-- start SELECTED TEXT --
Sql-server – Large delete query seems to have frozen

deletesql serversql-server-2008-r2

We ran a delete query on a database with 1.8bn rows. This delete would delete 1.2bn rows.

In hindsight, we would have broken up this query into 100m at a time but we are in a position where it has been running for 24 hours and the log file is at 2Tb which appears to be the maximum size allowed for a log file.

The database is in SIMPLE recovery mode.

Is there any saving this query? Or do we need to just restart the SQL Server and see what happens? Will the database be unusable? Is there anything we can do to kill this off as cleanly as possible?

Best Answer

First of all, check the SQL errorlog to see if it actually hit a max size for the log. If it did, then the query has no hope of completing, it is probably already in a rollback state.

Even if it is, I always prefer to kill the spid manually (use sp_who2 or sp_WhoIsActive to find the spid, then do a kill 59 or whatever). You also can't check the rollback status unless you do an explicit KILL, see this related thread.

Since this is a delete, and not an update or insert, you may be very lucky and find that it rolls back immediately. If not, it may take as long (or longer) to roll back as it did to get to this point.

To see the rollback status, use

kill 59 with statusonly

Unfortunately, I have found this frequently does not show anything useful, just a "0% complete". In that case, you'll have to use sp_who2 and watch the IO and CPU to see if it is still doing something.

Regarding the reboot, this is a grave risk. If the spid is actively rolling back (CPU and IO are changing), then restarting SQL will only take the database offline entirely until the rollback is completely finished (hours and hours). But, if the CPU and IO are not moving, then it may in fact clear it right away. Either way, it is a risk.

One final option, if things are especially dire: If you have a backup from just before the delete started (and there haven't been other updates to the db), then the fastest way to recover may be to simply drop the DB, restart SQL, and restore from backup.

If you can't drop the DB (or if you already restarted the instance and the sql errorlog is predicting a 24-hour recovery time), then shut down SQL services, delete the MDF and LDF files from disk, start up SQL, drop the (ghost) database, and restore from backup.

Obviously you'd only attempt that if this were a back-end processing database that users didn't interact with.
-- end SELECTED TEXT --
YOUR GOAL:
In the thread about the frozen SQL Server delete query, which command does the answer give for seeing the rollback status?
-- start DATASET CONTENT --
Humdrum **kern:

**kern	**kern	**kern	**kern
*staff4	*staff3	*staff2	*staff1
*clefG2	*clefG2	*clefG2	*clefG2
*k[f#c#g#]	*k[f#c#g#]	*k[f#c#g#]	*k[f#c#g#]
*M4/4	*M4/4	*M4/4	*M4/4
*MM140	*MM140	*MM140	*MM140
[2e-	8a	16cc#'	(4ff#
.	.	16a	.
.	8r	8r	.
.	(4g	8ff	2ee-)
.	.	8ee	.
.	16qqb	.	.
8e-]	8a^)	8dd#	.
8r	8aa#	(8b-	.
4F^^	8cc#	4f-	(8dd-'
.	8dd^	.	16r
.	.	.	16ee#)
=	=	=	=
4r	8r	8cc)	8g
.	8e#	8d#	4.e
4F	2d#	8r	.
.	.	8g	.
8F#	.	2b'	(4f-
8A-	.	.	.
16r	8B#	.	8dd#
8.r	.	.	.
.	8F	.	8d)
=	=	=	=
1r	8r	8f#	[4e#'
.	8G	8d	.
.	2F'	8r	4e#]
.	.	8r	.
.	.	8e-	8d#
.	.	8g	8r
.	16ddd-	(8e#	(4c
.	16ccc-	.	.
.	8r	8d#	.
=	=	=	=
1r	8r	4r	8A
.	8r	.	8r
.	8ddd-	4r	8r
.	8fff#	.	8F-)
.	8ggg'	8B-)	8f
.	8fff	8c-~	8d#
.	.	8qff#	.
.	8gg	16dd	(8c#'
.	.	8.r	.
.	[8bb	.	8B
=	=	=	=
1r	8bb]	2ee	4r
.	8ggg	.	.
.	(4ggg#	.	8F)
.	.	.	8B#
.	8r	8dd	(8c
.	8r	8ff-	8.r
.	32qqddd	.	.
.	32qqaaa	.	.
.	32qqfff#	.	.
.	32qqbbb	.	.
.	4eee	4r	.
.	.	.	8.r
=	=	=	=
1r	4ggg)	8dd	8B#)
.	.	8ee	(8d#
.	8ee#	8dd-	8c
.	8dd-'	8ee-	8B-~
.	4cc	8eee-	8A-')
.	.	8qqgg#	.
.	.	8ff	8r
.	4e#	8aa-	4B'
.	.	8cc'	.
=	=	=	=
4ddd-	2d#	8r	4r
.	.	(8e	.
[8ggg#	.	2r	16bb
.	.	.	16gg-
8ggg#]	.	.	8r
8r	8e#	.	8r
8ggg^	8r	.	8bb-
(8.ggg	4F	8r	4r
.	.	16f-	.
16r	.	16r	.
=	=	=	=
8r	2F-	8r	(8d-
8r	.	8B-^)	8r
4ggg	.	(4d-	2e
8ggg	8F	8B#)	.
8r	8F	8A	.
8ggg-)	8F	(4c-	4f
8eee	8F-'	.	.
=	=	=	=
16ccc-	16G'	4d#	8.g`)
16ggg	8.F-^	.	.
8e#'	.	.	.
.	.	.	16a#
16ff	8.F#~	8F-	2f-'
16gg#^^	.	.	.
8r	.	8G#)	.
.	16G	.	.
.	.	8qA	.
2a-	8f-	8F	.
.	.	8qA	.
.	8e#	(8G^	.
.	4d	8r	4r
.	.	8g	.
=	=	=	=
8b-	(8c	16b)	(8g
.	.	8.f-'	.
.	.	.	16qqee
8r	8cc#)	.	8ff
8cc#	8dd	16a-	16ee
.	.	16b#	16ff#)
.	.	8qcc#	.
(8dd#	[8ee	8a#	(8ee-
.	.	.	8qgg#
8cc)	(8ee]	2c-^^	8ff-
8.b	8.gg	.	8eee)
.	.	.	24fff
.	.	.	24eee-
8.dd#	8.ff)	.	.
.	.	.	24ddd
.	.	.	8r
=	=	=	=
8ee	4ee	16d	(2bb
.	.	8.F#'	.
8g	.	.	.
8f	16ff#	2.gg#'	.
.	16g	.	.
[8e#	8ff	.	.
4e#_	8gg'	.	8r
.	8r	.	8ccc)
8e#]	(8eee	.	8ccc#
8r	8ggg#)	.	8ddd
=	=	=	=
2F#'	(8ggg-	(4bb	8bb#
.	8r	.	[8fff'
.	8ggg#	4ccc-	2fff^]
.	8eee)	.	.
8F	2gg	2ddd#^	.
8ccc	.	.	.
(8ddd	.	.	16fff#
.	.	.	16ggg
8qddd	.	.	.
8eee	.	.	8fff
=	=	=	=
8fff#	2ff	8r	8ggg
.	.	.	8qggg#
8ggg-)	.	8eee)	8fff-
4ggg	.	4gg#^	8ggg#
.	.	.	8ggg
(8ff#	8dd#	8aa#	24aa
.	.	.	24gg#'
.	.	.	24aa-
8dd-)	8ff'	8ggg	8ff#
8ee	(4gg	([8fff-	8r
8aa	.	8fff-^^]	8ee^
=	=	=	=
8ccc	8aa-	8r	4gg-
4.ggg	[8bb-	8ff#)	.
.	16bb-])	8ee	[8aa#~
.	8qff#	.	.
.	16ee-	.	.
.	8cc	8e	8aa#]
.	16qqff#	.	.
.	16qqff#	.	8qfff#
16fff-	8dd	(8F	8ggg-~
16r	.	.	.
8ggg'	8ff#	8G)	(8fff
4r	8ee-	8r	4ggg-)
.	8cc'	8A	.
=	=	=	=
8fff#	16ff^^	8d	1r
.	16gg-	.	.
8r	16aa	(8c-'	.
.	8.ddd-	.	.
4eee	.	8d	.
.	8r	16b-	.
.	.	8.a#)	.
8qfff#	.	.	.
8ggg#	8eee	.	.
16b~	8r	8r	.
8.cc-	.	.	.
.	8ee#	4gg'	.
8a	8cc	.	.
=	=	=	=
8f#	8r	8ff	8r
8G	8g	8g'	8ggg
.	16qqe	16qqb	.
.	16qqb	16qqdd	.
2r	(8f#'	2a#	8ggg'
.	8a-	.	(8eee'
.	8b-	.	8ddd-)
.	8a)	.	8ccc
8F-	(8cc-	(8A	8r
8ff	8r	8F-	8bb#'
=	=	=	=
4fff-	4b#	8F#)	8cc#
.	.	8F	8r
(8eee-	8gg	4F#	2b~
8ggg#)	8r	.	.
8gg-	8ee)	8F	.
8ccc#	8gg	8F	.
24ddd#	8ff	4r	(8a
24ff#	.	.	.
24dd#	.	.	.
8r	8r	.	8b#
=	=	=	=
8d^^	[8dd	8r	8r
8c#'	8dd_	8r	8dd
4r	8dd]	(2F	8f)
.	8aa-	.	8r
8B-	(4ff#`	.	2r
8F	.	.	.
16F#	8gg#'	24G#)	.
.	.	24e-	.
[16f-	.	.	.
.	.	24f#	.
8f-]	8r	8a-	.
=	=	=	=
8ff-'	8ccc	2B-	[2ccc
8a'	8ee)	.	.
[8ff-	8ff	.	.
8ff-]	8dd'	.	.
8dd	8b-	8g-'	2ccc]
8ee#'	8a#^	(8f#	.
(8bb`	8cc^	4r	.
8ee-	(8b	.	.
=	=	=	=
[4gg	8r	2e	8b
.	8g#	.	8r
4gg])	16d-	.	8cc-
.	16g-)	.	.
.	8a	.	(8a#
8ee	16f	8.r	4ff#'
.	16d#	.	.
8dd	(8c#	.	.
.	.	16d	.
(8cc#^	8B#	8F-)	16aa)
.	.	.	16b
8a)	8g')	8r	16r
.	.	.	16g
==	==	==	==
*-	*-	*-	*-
-- end DATASET CONTENT --
RESPONSE TO THE EXERCISE:
kill 59 with statusonly